VoxNeRF: Bridging Voxel Representation and Neural Radiance Fields for Enhanced Indoor View Synthesis
Sen Wang, Qing Cheng, Stefano Gasperini, Wei Zhang, Shun-Cheng Wu, Niclas Zeller, Daniel Cremers, Nassir Navab
TL;DR
VoxNeRF addresses indoor sparse-view novel view synthesis by integrating geometry priors into NeRF via a Sparse Voxel Octree (SVO) and a voxel-guided sampling strategy. The method models geometry uncertainty with a Gaussian around ray-surface intersections, densifies sampling near surfaces, and optimizes with a robust depth loss plus depth-gradient regularization within a Multi-resolution Hash Grid radiance framework, yielding $L = L_c + \lambda_d( L_d + L_{reg})$. Empirical results on ScanNet and ScanNet++ show VoxNeRF achieving state-of-the-art fidelity and significantly faster training compared to prior methods, especially in extrapolation scenarios where view overlap is limited. This geometry-guided approach enhances robustness to occlusions and textureless regions, offering practical benefits for indoor robotics, though it relies on preprocessing steps to obtain the priors. Overall, VoxNeRF demonstrates how structured scene priors can dramatically improve both the quality and efficiency of indoor neural rendering, paving the way for real-time robotic perception and interaction.
Abstract
The generation of high-fidelity view synthesis is essential for robotic navigation and interaction but remains challenging, particularly in indoor environments and real-time scenarios.

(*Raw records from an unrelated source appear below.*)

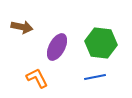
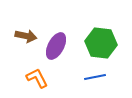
brown arrow: moved 4 px right, 9 px down
purple ellipse: moved 1 px left, 1 px up
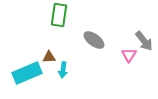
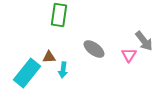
gray ellipse: moved 9 px down
cyan rectangle: rotated 28 degrees counterclockwise
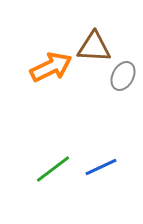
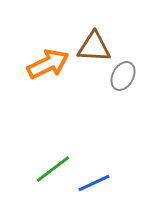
orange arrow: moved 3 px left, 3 px up
blue line: moved 7 px left, 16 px down
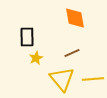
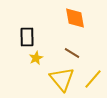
brown line: rotated 56 degrees clockwise
yellow line: rotated 45 degrees counterclockwise
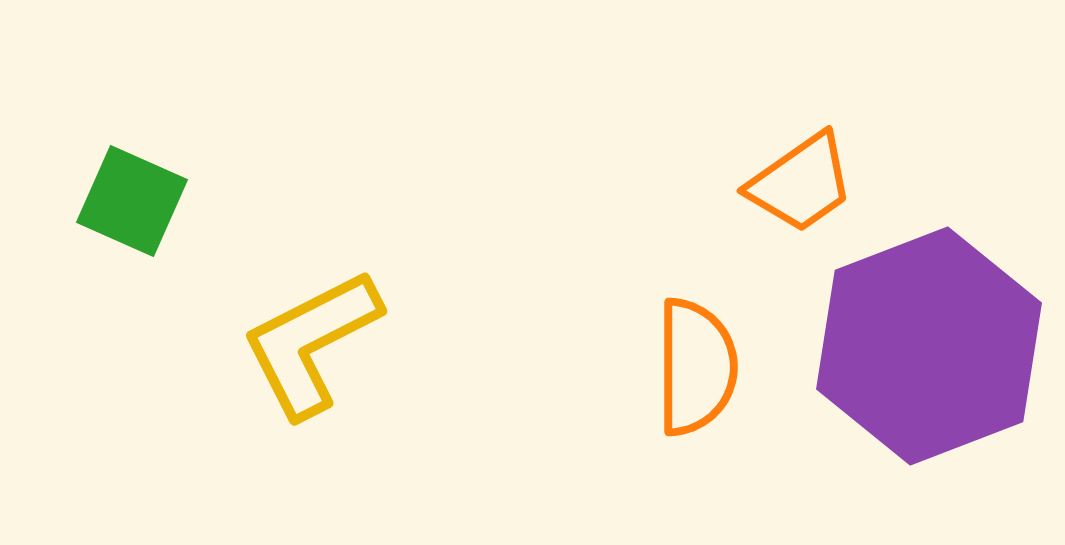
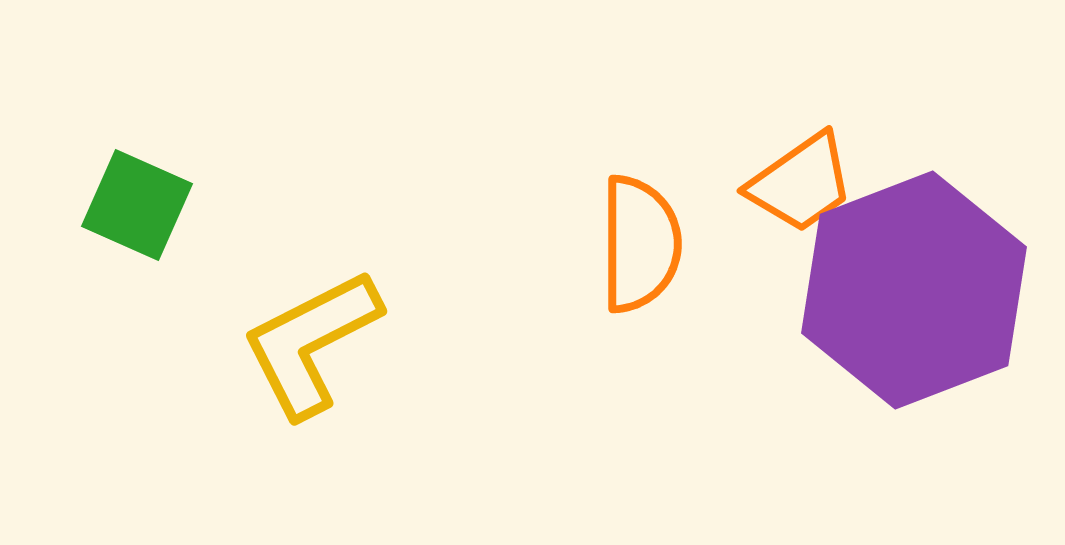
green square: moved 5 px right, 4 px down
purple hexagon: moved 15 px left, 56 px up
orange semicircle: moved 56 px left, 123 px up
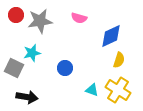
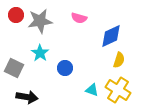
cyan star: moved 8 px right; rotated 24 degrees counterclockwise
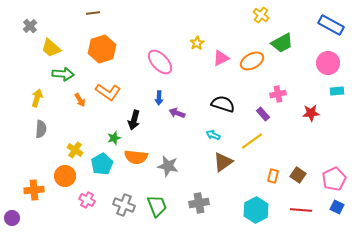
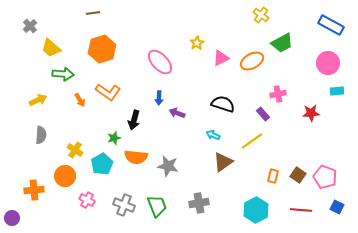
yellow arrow at (37, 98): moved 1 px right, 2 px down; rotated 48 degrees clockwise
gray semicircle at (41, 129): moved 6 px down
pink pentagon at (334, 179): moved 9 px left, 2 px up; rotated 25 degrees counterclockwise
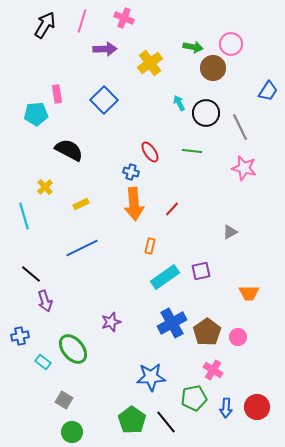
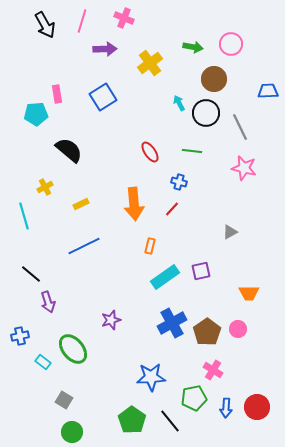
black arrow at (45, 25): rotated 120 degrees clockwise
brown circle at (213, 68): moved 1 px right, 11 px down
blue trapezoid at (268, 91): rotated 125 degrees counterclockwise
blue square at (104, 100): moved 1 px left, 3 px up; rotated 12 degrees clockwise
black semicircle at (69, 150): rotated 12 degrees clockwise
blue cross at (131, 172): moved 48 px right, 10 px down
yellow cross at (45, 187): rotated 14 degrees clockwise
blue line at (82, 248): moved 2 px right, 2 px up
purple arrow at (45, 301): moved 3 px right, 1 px down
purple star at (111, 322): moved 2 px up
pink circle at (238, 337): moved 8 px up
black line at (166, 422): moved 4 px right, 1 px up
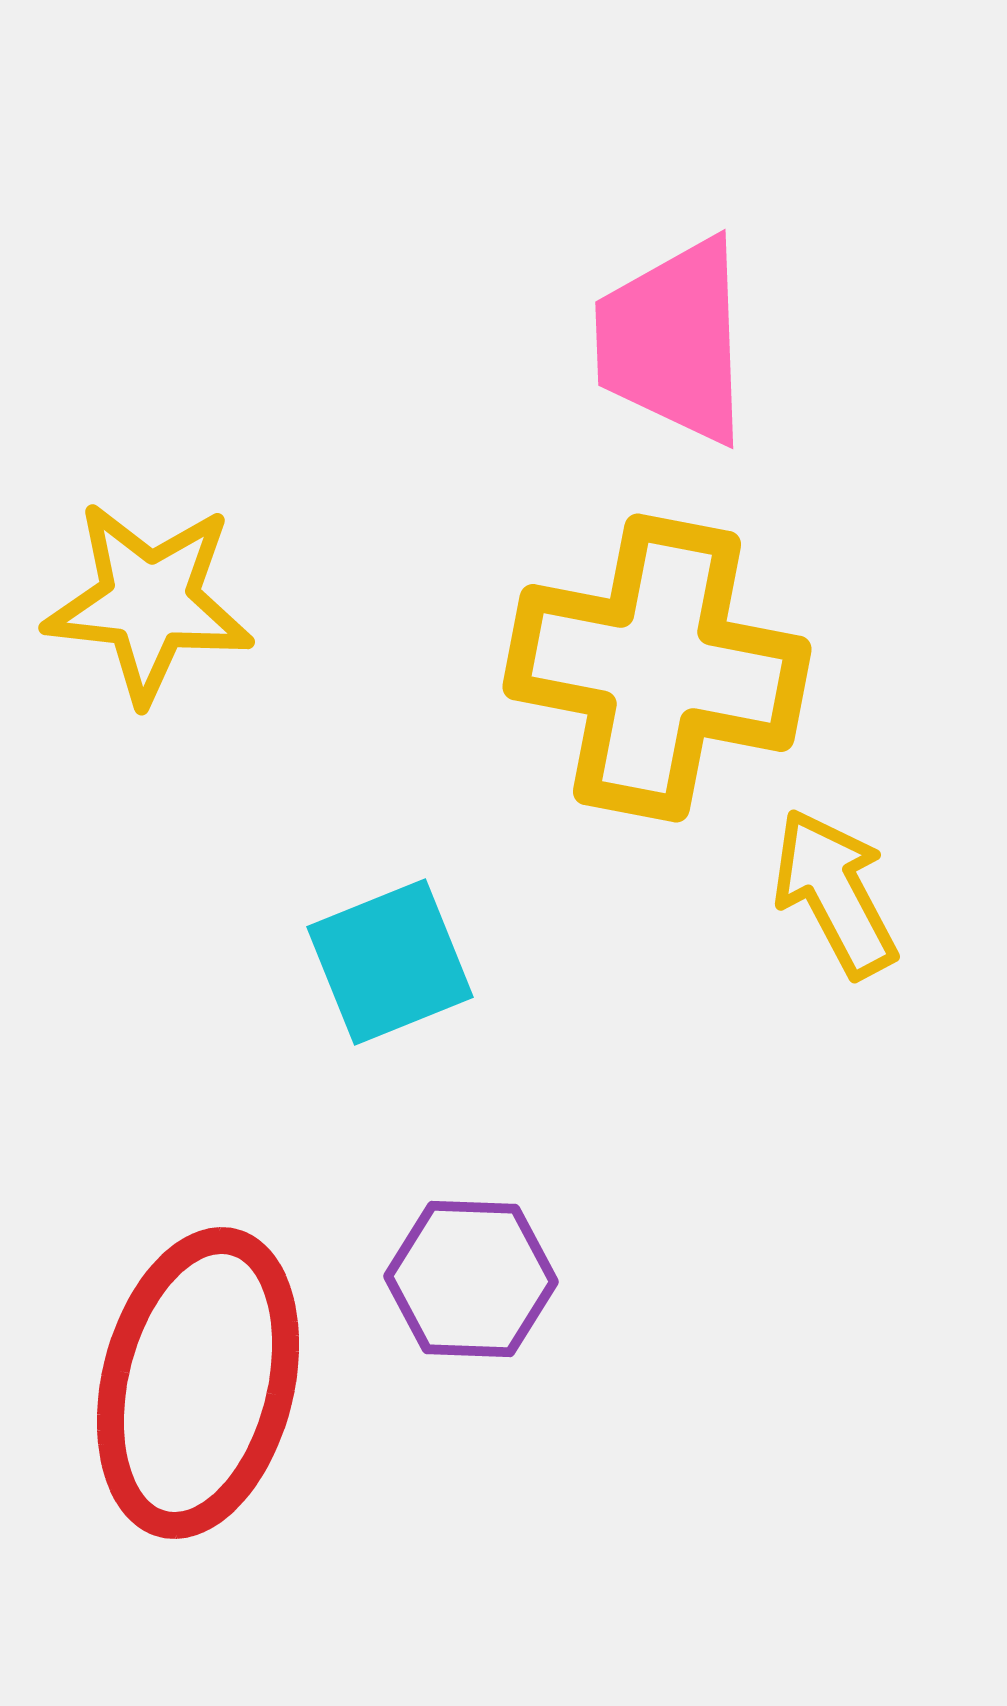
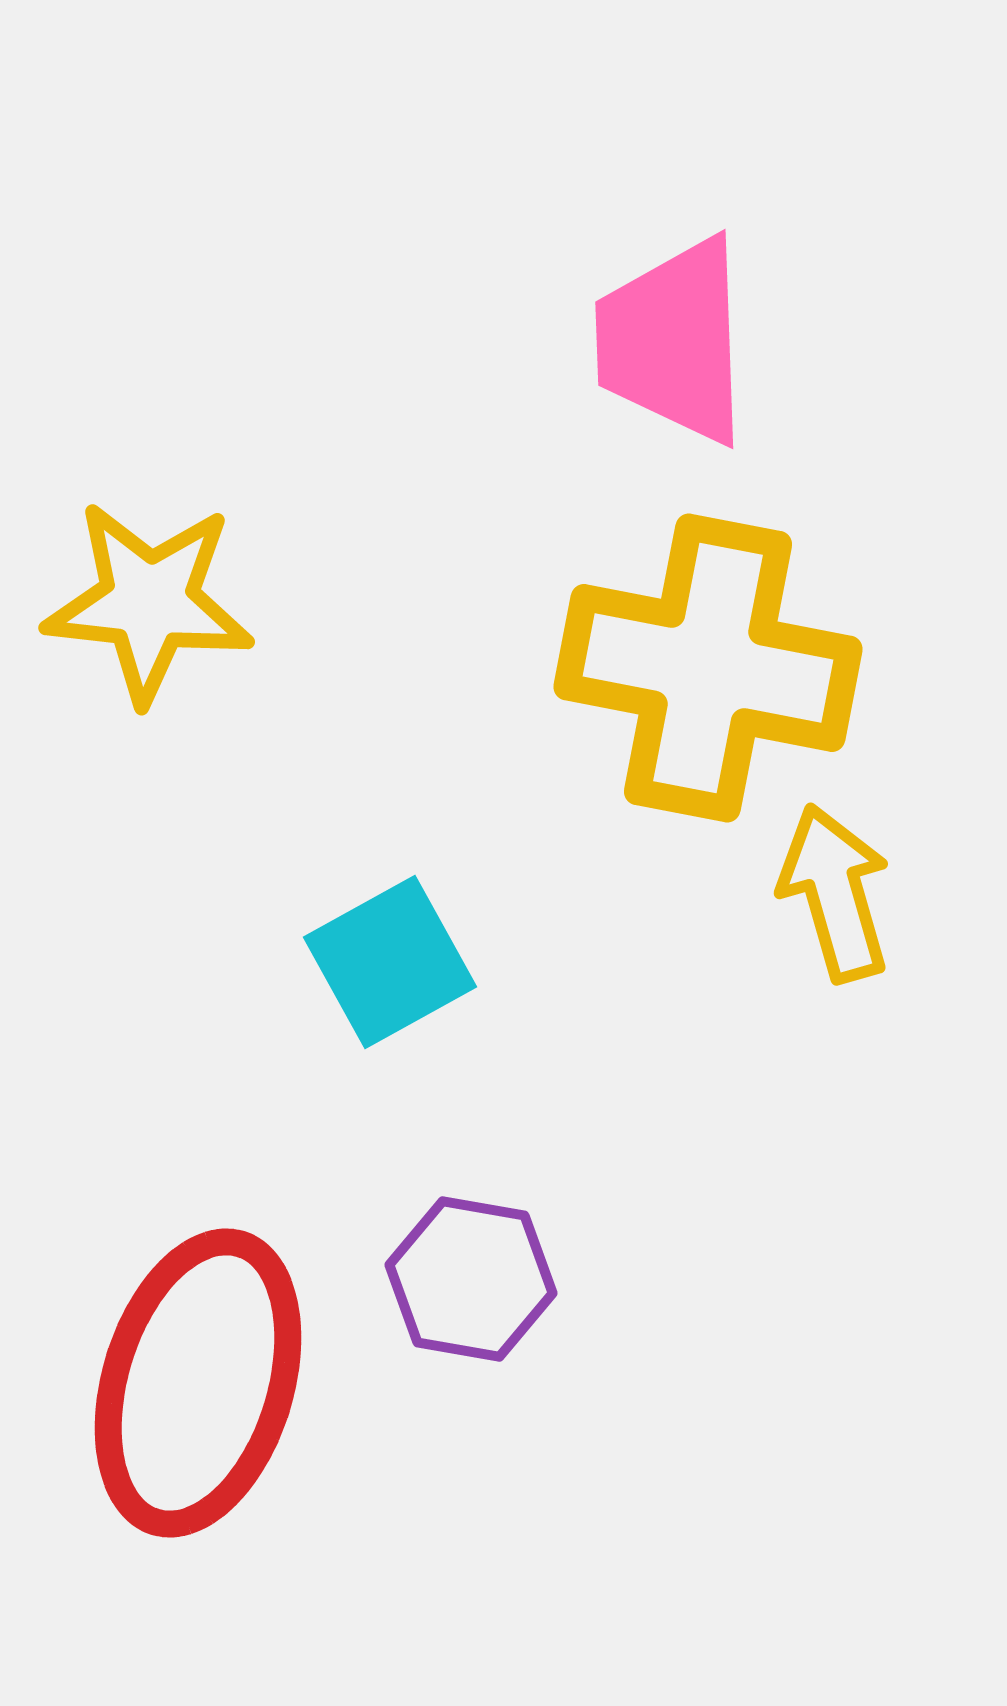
yellow cross: moved 51 px right
yellow arrow: rotated 12 degrees clockwise
cyan square: rotated 7 degrees counterclockwise
purple hexagon: rotated 8 degrees clockwise
red ellipse: rotated 3 degrees clockwise
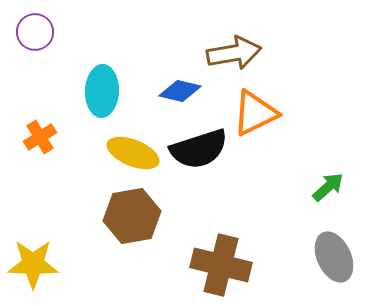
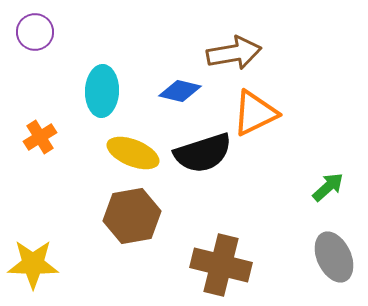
black semicircle: moved 4 px right, 4 px down
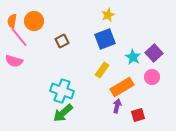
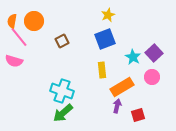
yellow rectangle: rotated 42 degrees counterclockwise
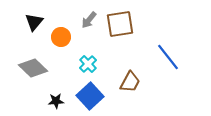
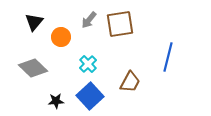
blue line: rotated 52 degrees clockwise
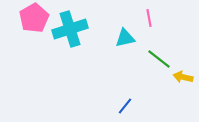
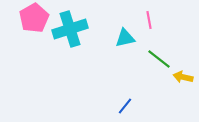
pink line: moved 2 px down
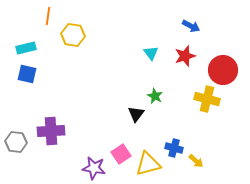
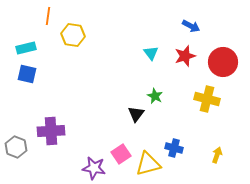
red circle: moved 8 px up
gray hexagon: moved 5 px down; rotated 15 degrees clockwise
yellow arrow: moved 21 px right, 6 px up; rotated 112 degrees counterclockwise
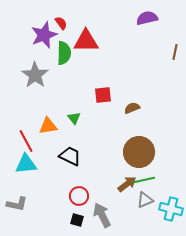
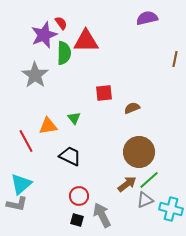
brown line: moved 7 px down
red square: moved 1 px right, 2 px up
cyan triangle: moved 5 px left, 20 px down; rotated 35 degrees counterclockwise
green line: moved 5 px right; rotated 30 degrees counterclockwise
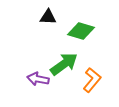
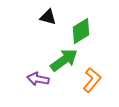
black triangle: rotated 12 degrees clockwise
green diamond: rotated 48 degrees counterclockwise
green arrow: moved 4 px up
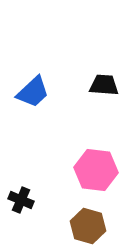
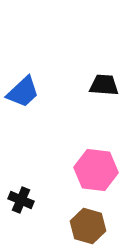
blue trapezoid: moved 10 px left
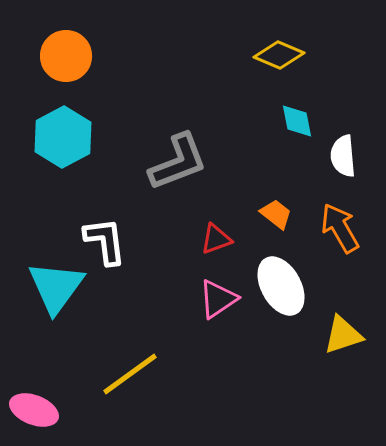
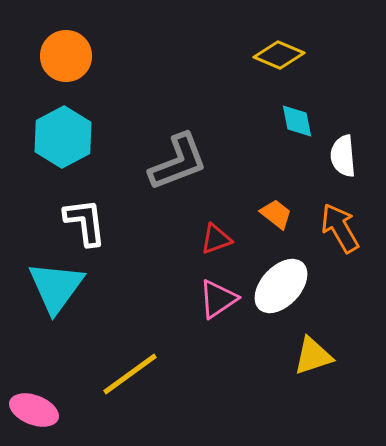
white L-shape: moved 20 px left, 19 px up
white ellipse: rotated 72 degrees clockwise
yellow triangle: moved 30 px left, 21 px down
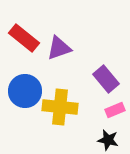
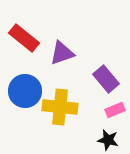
purple triangle: moved 3 px right, 5 px down
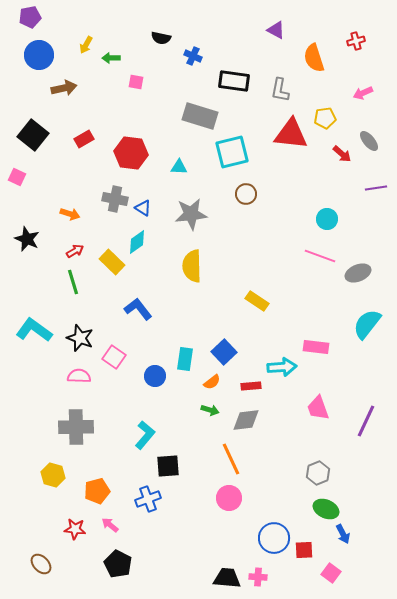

Existing techniques often require significant computational resources for both training and rendering, and they frequently result in suboptimal 3D representations due to insufficient geometric structuring. To address these limitations, we introduce VoxNeRF, a novel approach that utilizes easy-to-obtain geometry priors to enhance both the quality and efficiency of neural indoor reconstruction and novel view synthesis. We propose an efficient voxel-guided sampling technique that allocates computational resources selectively to the most relevant segments of rays based on a voxel-encoded geometry prior, significantly reducing training and rendering time. Additionally, we incorporate a robust depth loss to improve reconstruction and rendering quality in sparse view settings. Our approach is validated with extensive experiments on ScanNet and ScanNet++ where VoxNeRF outperforms existing state-of-the-art methods and establishes a new benchmark for indoor immersive interpolation and extrapolation settings.